What is Return on Assets (ROA)?

Return on Assets (ROA) is a financial metric that measures how efficiently a company uses its assets to generate profit. It expresses net income as a percentage of total assets, giving investors and managers a clear picture of asset productivity.

How do you calculate return on assets?

ROA is calculated by dividing Net Income by Total Assets: ROA = (Net Income / Total Assets) × 100. For example, if a company earns $150,000 in net income and holds $1,000,000 in total assets, the ROA is 15%.
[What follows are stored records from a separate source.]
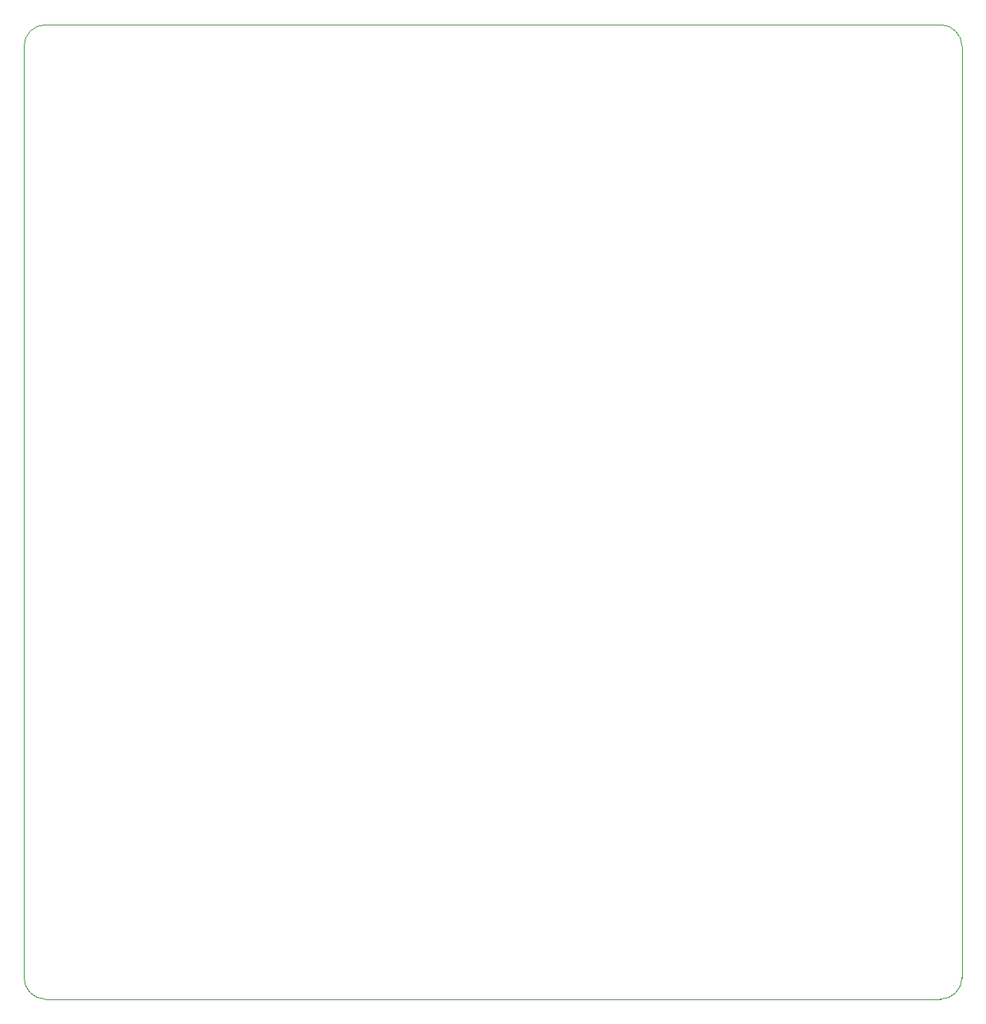
<source format=gbr>
%TF.GenerationSoftware,KiCad,Pcbnew,(6.0.7)*%
%TF.CreationDate,2022-10-27T14:14:11-04:00*%
%TF.ProjectId,BlueTeamPad,426c7565-5465-4616-9d50-61642e6b6963,rev?*%
%TF.SameCoordinates,Original*%
%TF.FileFunction,Profile,NP*%
%FSLAX46Y46*%
G04 Gerber Fmt 4.6, Leading zero omitted, Abs format (unit mm)*
G04 Created by KiCad (PCBNEW (6.0.7)) date 2022-10-27 14:14:11*
%MOMM*%
%LPD*%
G01*
G04 APERTURE LIST*
%TA.AperFunction,Profile*%
%ADD10C,0.100000*%
%TD*%
G04 APERTURE END LIST*
D10*
X51593750Y-157162500D02*
G75*
G03*
X53975000Y-159543750I2381250J0D01*
G01*
X152400000Y-159543750D02*
G75*
G03*
X154781250Y-157162500I0J2381250D01*
G01*
X154781250Y-157162500D02*
X154781250Y-54768750D01*
X53975000Y-159543750D02*
X152400000Y-159543750D01*
X154781300Y-54768750D02*
G75*
G03*
X152400000Y-52387500I-2381300J-50D01*
G01*
X152400000Y-52387500D02*
X53975000Y-52387500D01*
X53975000Y-52387500D02*
G75*
G03*
X51593750Y-54768750I0J-2381250D01*
G01*
X51593750Y-54768750D02*
X51593750Y-157162500D01*
M02*

</source>
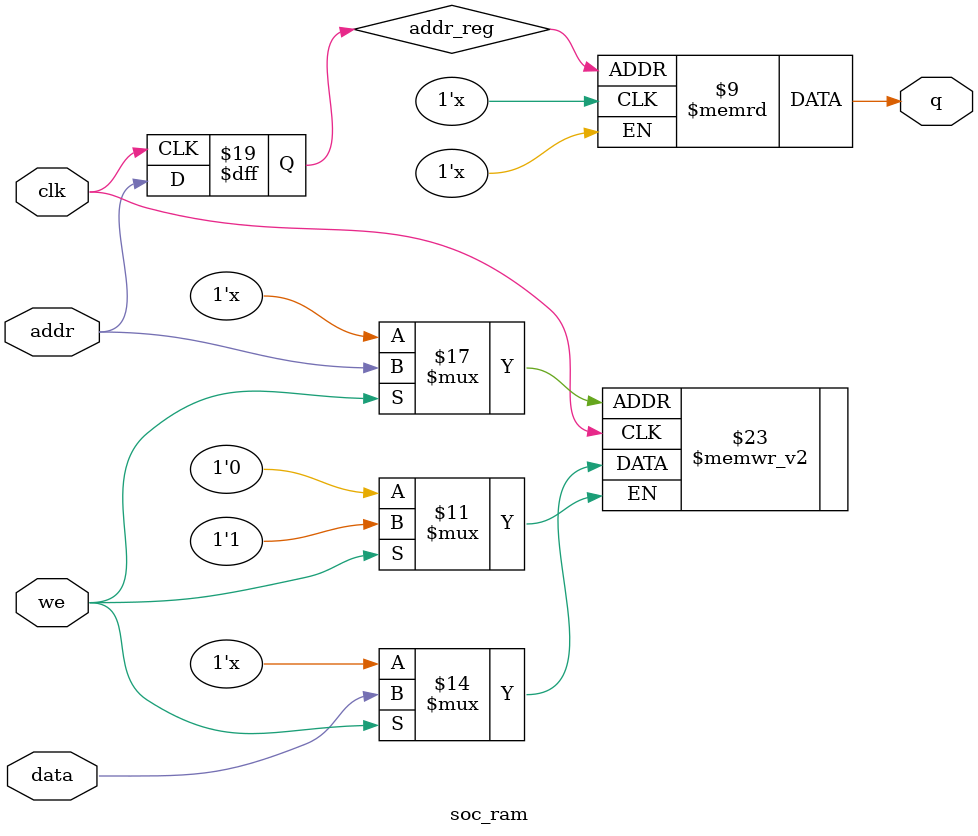
<source format=v>


module soc_ram( data, addr, we, clk, q );

  parameter DATA_WIDTH = 1;
  parameter ADDR_WIDTH = 1;
  parameter MEM_INIT = 0;
  
  input [(DATA_WIDTH-1):0] data;
  input [(ADDR_WIDTH-1):0] addr;
  input we;
  input clk;
  output [(DATA_WIDTH-1):0] q;
  
  // Declare the RAM variable
  reg [DATA_WIDTH-1:0] ram[2**ADDR_WIDTH-1:0];
  reg [ADDR_WIDTH-1:0] addr_reg;
  
  
  always @ (posedge clk)
    begin
      // Write
      if (we) ram[addr] <= data;
      addr_reg <= addr;
    end
  
  // Read returns NEW data at addr if we == 1'b1. This is the
  // natural behavior of TriMatrix memory blocks in Single Port
  // mode
  assign q = ram[addr_reg];

// 	generate 
// 		if( MEM_INIT != 0 )
// 		  initial
// 		    $readmemh( MEM_INIT, ram );
// 	endgenerate		    

endmodule
</source>
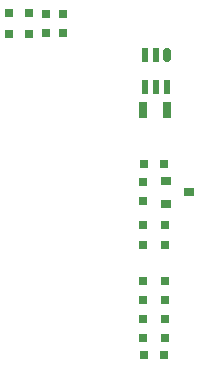
<source format=gtp>
G04*
G04 #@! TF.GenerationSoftware,Altium Limited,Altium Designer,22.1.2 (22)*
G04*
G04 Layer_Color=8421504*
%FSAX44Y44*%
%MOMM*%
G71*
G04*
G04 #@! TF.SameCoordinates,84EC4855-0AA3-41C5-BBCE-46EE62212C49*
G04*
G04*
G04 #@! TF.FilePolarity,Positive*
G04*
G01*
G75*
%ADD14R,0.8000X1.4000*%
%ADD15R,0.8000X0.8000*%
%ADD16R,0.8000X0.8000*%
%ADD17R,0.9500X0.8000*%
%ADD18R,0.6000X1.2000*%
G04:AMPARAMS|DCode=19|XSize=0.6mm|YSize=1.2mm|CornerRadius=0.15mm|HoleSize=0mm|Usage=FLASHONLY|Rotation=0.000|XOffset=0mm|YOffset=0mm|HoleType=Round|Shape=RoundedRectangle|*
%AMROUNDEDRECTD19*
21,1,0.6000,0.9000,0,0,0.0*
21,1,0.3000,1.2000,0,0,0.0*
1,1,0.3000,0.1500,-0.4500*
1,1,0.3000,-0.1500,-0.4500*
1,1,0.3000,-0.1500,0.4500*
1,1,0.3000,0.1500,0.4500*
%
%ADD19ROUNDEDRECTD19*%
D14*
X00900000Y00626000D02*
D03*
X00880000D02*
D03*
D15*
X00881000Y00580000D02*
D03*
X00897500D02*
D03*
X00783250Y00708000D02*
D03*
X00766750D02*
D03*
X00783250Y00690000D02*
D03*
X00766750D02*
D03*
X00880750Y00418000D02*
D03*
X00897250D02*
D03*
D16*
X00798000Y00690750D02*
D03*
X00798000Y00707250D02*
D03*
X00880000Y00565250D02*
D03*
Y00548750D02*
D03*
Y00528250D02*
D03*
Y00511750D02*
D03*
X00898000D02*
D03*
Y00528250D02*
D03*
X00880000Y00432750D02*
D03*
Y00449250D02*
D03*
X00812000Y00707250D02*
D03*
Y00690750D02*
D03*
X00880000Y00464750D02*
D03*
Y00481250D02*
D03*
X00898000Y00481250D02*
D03*
Y00464750D02*
D03*
Y00432750D02*
D03*
Y00449250D02*
D03*
D17*
X00899000Y00565500D02*
D03*
X00919000Y00556000D02*
D03*
X00899000Y00546500D02*
D03*
D18*
X00900500Y00645500D02*
D03*
X00891000Y00645500D02*
D03*
X00881500Y00645500D02*
D03*
Y00672500D02*
D03*
X00891000Y00672500D02*
D03*
D19*
X00900500Y00672500D02*
D03*
M02*

</source>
What is a good return on assets?

An ROA above 5% is generally considered good, and above 10% is considered excellent. However, benchmarks vary significantly by industry — capital-intensive sectors like manufacturing or utilities tend to have lower ROAs, while technology or service companies often achieve higher ones.
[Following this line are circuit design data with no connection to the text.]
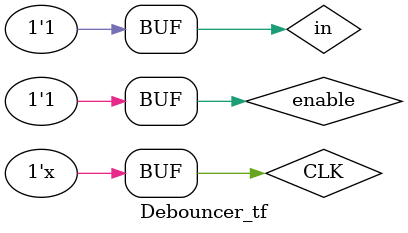
<source format=v>
`timescale 1ns / 1ps


module Debouncer_tf;

	// Inputs
	reg CLK;
	reg enable;
	reg in;

	// Outputs
	wire out;

	// Instantiate the Unit Under Test (UUT)
	Debouncer #(4) uut (
		.CLK(CLK), 
		.enable(enable),
		.in(in), 
		.out(out)
	);

	initial begin
		// Initialize Inputs
		CLK = 0;
		in = 0;
		enable = 0;

		// Wait 100 ns for global reset to finish
		#100;
		enable = 1;
        
		// Add stimulus here
		in = ~in;
		
		#10 in = ~in;
		#10 in = ~in;
		#10 in = ~in;
		#10 in = ~in;
		#10 in = ~in;
		#10 in = ~in;
		#10 in = ~in;
		#10 in = ~in;
		
	end
	
	always
		#2 CLK = ~CLK;
      
endmodule


</source>
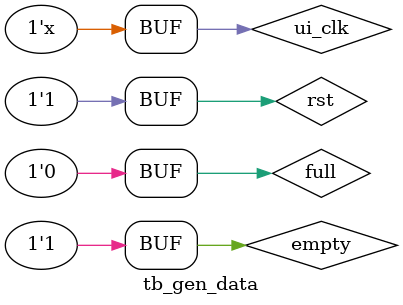
<source format=v>
`timescale 1ns/1ns
module tb_gen_data ( );
    reg             ui_clk ;
    reg             rst    ;
    reg             empty  ;
    reg             full   ;
    wire            wr_en  ;
    wire  [255:0]   wr_data ;
    
    parameter T = 4 ;
        
    always # (T/2)  ui_clk = ~ui_clk ;
    
    initial  begin 
      ui_clk <= 1'b0 ;
      rst    <= 1'b0 ;
      full   <= 1'b1 ;
      empty  <= 1'b0 ;
      # (100*T)
      rst    <= 1'b1 ;
      # (100*T)
      full  <= 1'b0 ;
      empty <= 1'b1 ;
      
    end 
    
    my_gen_data   u_gen (
        .ui_clk (ui_clk) ,
        .rst    (rst),
        .empty (empty),
        .full  (full) ,
        .wr_en (wr_en) ,
        .wr_data(wr_data)
    );
        
        endmodule 
    
</source>
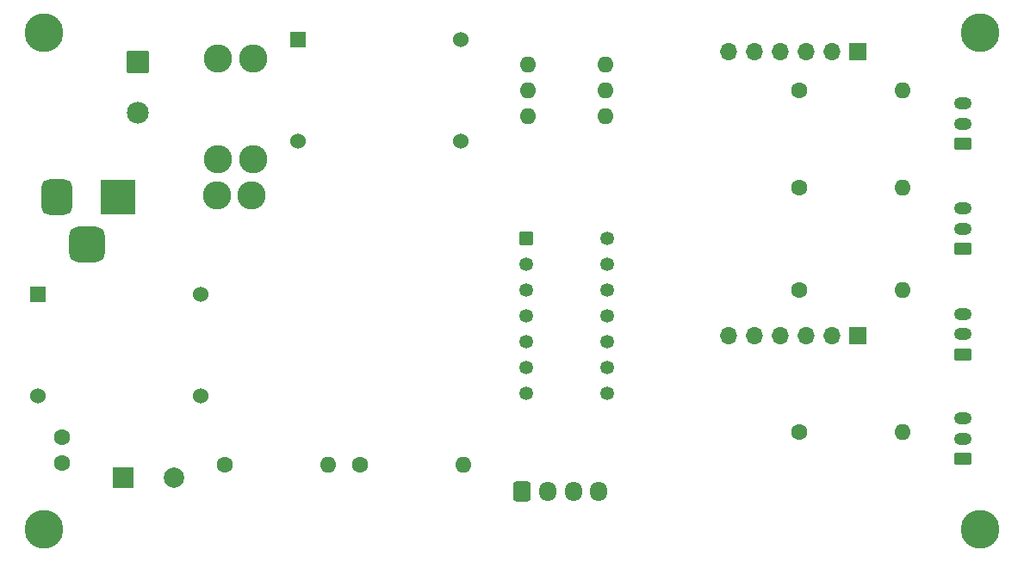
<source format=gbr>
%TF.GenerationSoftware,KiCad,Pcbnew,8.0.8*%
%TF.CreationDate,2025-02-20T16:12:13-05:00*%
%TF.ProjectId,ESP32_SMD,45535033-325f-4534-9d44-2e6b69636164,rev?*%
%TF.SameCoordinates,Original*%
%TF.FileFunction,Soldermask,Bot*%
%TF.FilePolarity,Negative*%
%FSLAX46Y46*%
G04 Gerber Fmt 4.6, Leading zero omitted, Abs format (unit mm)*
G04 Created by KiCad (PCBNEW 8.0.8) date 2025-02-20 16:12:13*
%MOMM*%
%LPD*%
G01*
G04 APERTURE LIST*
G04 Aperture macros list*
%AMRoundRect*
0 Rectangle with rounded corners*
0 $1 Rounding radius*
0 $2 $3 $4 $5 $6 $7 $8 $9 X,Y pos of 4 corners*
0 Add a 4 corners polygon primitive as box body*
4,1,4,$2,$3,$4,$5,$6,$7,$8,$9,$2,$3,0*
0 Add four circle primitives for the rounded corners*
1,1,$1+$1,$2,$3*
1,1,$1+$1,$4,$5*
1,1,$1+$1,$6,$7*
1,1,$1+$1,$8,$9*
0 Add four rect primitives between the rounded corners*
20,1,$1+$1,$2,$3,$4,$5,0*
20,1,$1+$1,$4,$5,$6,$7,0*
20,1,$1+$1,$6,$7,$8,$9,0*
20,1,$1+$1,$8,$9,$2,$3,0*%
G04 Aperture macros list end*
%ADD10C,3.800000*%
%ADD11C,1.600000*%
%ADD12O,1.600000X1.600000*%
%ADD13RoundRect,0.250000X-0.600000X-0.725000X0.600000X-0.725000X0.600000X0.725000X-0.600000X0.725000X0*%
%ADD14O,1.700000X1.950000*%
%ADD15R,1.524000X1.524000*%
%ADD16C,1.524000*%
%ADD17RoundRect,0.250000X0.625000X-0.350000X0.625000X0.350000X-0.625000X0.350000X-0.625000X-0.350000X0*%
%ADD18O,1.750000X1.200000*%
%ADD19RoundRect,0.102000X-0.570000X-0.570000X0.570000X-0.570000X0.570000X0.570000X-0.570000X0.570000X0*%
%ADD20C,1.344000*%
%ADD21R,3.500000X3.500000*%
%ADD22RoundRect,0.750000X-0.750000X-1.000000X0.750000X-1.000000X0.750000X1.000000X-0.750000X1.000000X0*%
%ADD23RoundRect,0.875000X-0.875000X-0.875000X0.875000X-0.875000X0.875000X0.875000X-0.875000X0.875000X0*%
%ADD24C,2.780000*%
%ADD25R,1.700000X1.700000*%
%ADD26O,1.700000X1.700000*%
%ADD27C,2.154000*%
%ADD28RoundRect,0.102000X-0.975000X0.975000X-0.975000X-0.975000X0.975000X-0.975000X0.975000X0.975000X0*%
%ADD29R,2.000000X2.000000*%
%ADD30C,2.000000*%
G04 APERTURE END LIST*
D10*
%TO.C,H4*%
X29210000Y-83185000D03*
%TD*%
%TO.C,H3*%
X121285000Y-83185000D03*
%TD*%
%TO.C,H2*%
X29210000Y-34300000D03*
%TD*%
%TO.C,H1*%
X121285000Y-34300000D03*
%TD*%
D11*
%TO.C,R6*%
X60325000Y-76835000D03*
D12*
X70485000Y-76835000D03*
%TD*%
D13*
%TO.C,J11*%
X76260000Y-79485000D03*
D14*
X78760000Y-79485000D03*
X81260000Y-79485000D03*
X83760000Y-79485000D03*
%TD*%
D11*
%TO.C,C2*%
X30988000Y-74168000D03*
X30988000Y-76668000D03*
%TD*%
%TO.C,R2*%
X103505000Y-49610000D03*
D12*
X113665000Y-49610000D03*
%TD*%
D15*
%TO.C,J10*%
X28625000Y-60050000D03*
D16*
X28625000Y-70050000D03*
X44625000Y-60050000D03*
X44625000Y-70050000D03*
%TD*%
D11*
%TO.C,R1*%
X103505000Y-40005000D03*
D12*
X113665000Y-40005000D03*
%TD*%
D17*
%TO.C,J3*%
X119550000Y-45283300D03*
D18*
X119550000Y-43283300D03*
X119550000Y-41283300D03*
%TD*%
D11*
%TO.C,R5*%
X46990000Y-76835000D03*
D12*
X57150000Y-76835000D03*
%TD*%
D17*
%TO.C,J5*%
X119550000Y-66000000D03*
D18*
X119550000Y-64000000D03*
X119550000Y-62000000D03*
%TD*%
D19*
%TO.C,U4*%
X76675000Y-54610000D03*
D20*
X76675000Y-57150000D03*
X76675000Y-59690000D03*
X76675000Y-62230000D03*
X76675000Y-64770000D03*
X76675000Y-67310000D03*
X76675000Y-69850000D03*
X84615000Y-69850000D03*
X84615000Y-67310000D03*
X84615000Y-64770000D03*
X84615000Y-62230000D03*
X84615000Y-59690000D03*
X84615000Y-57150000D03*
X84615000Y-54610000D03*
%TD*%
D11*
%TO.C,R4*%
X103505000Y-73660000D03*
D12*
X113665000Y-73660000D03*
%TD*%
D15*
%TO.C,J1*%
X54230000Y-35005000D03*
D16*
X54230000Y-45005000D03*
X70230000Y-35005000D03*
X70230000Y-45005000D03*
%TD*%
D21*
%TO.C,J9*%
X36480000Y-50477500D03*
D22*
X30480000Y-50477500D03*
D23*
X33480000Y-55177500D03*
%TD*%
D17*
%TO.C,J6*%
X119550000Y-76283300D03*
D18*
X119550000Y-74283300D03*
X119550000Y-72283300D03*
%TD*%
D12*
%TO.C,U3*%
X84455000Y-42545000D03*
X84455000Y-40005000D03*
X84455000Y-37465000D03*
X76835000Y-37465000D03*
X76835000Y-40005000D03*
X76835000Y-42545000D03*
%TD*%
D24*
%TO.C,F1*%
X49769500Y-36861000D03*
X46369500Y-36861000D03*
X49769500Y-46781000D03*
X46369500Y-46781000D03*
X49669500Y-50361000D03*
X46269500Y-50361000D03*
%TD*%
D25*
%TO.C,J8*%
X109220000Y-36195000D03*
D26*
X106680000Y-36195000D03*
X104140000Y-36195000D03*
X101600000Y-36195000D03*
X99060000Y-36195000D03*
X96520000Y-36195000D03*
%TD*%
D11*
%TO.C,R3*%
X103505000Y-59690000D03*
D12*
X113665000Y-59690000D03*
%TD*%
D17*
%TO.C,J4*%
X119550000Y-55616700D03*
D18*
X119550000Y-53616700D03*
X119550000Y-51616700D03*
%TD*%
D27*
%TO.C,J7*%
X38480000Y-42212500D03*
D28*
X38480000Y-37212500D03*
%TD*%
D25*
%TO.C,J2*%
X109220000Y-64135000D03*
D26*
X106680000Y-64135000D03*
X104140000Y-64135000D03*
X101600000Y-64135000D03*
X99060000Y-64135000D03*
X96520000Y-64135000D03*
%TD*%
D29*
%TO.C,C1*%
X37002323Y-78105000D03*
D30*
X42002323Y-78105000D03*
%TD*%
M02*

</source>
What does a negative ROA mean?

A negative ROA means the company is operating at a net loss — its expenses exceed its revenues. This signals that the business is not generating profit from its assets, which may be a cause for concern for investors and creditors.

What is the difference between ROA and ROE?
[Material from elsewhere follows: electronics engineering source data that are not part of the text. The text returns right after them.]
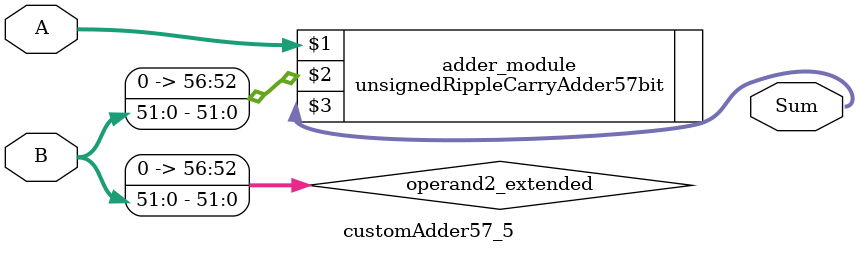
<source format=v>
module customAdder57_5(
                        input [56 : 0] A,
                        input [51 : 0] B,
                        
                        output [57 : 0] Sum
                );

        wire [56 : 0] operand2_extended;
        
        assign operand2_extended =  {5'b0, B};
        
        unsignedRippleCarryAdder57bit adder_module(
            A,
            operand2_extended,
            Sum
        );
        
        endmodule
        
</source>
ROA (Return on Assets) measures profitability relative to total assets, while ROE (Return on Equity) measures it relative to shareholders' equity. ROA accounts for all financing (both debt and equity), making it a broader efficiency indicator, whereas ROE focuses purely on shareholder value.

Can ROA be used to compare companies in different industries?

ROA comparisons are most meaningful within the same industry. Capital-intensive industries naturally have large asset bases and lower ROAs, while asset-light industries like software tend to report much higher ROAs. Cross-industry comparisons can be misleading without this context.

Does ROA use beginning, ending, or average total assets?

Some analysts use average total assets — the mean of beginning and ending period assets — to smooth out fluctuations within a reporting period. For a quick estimate, using the ending total assets figure is common and what most basic calculators apply.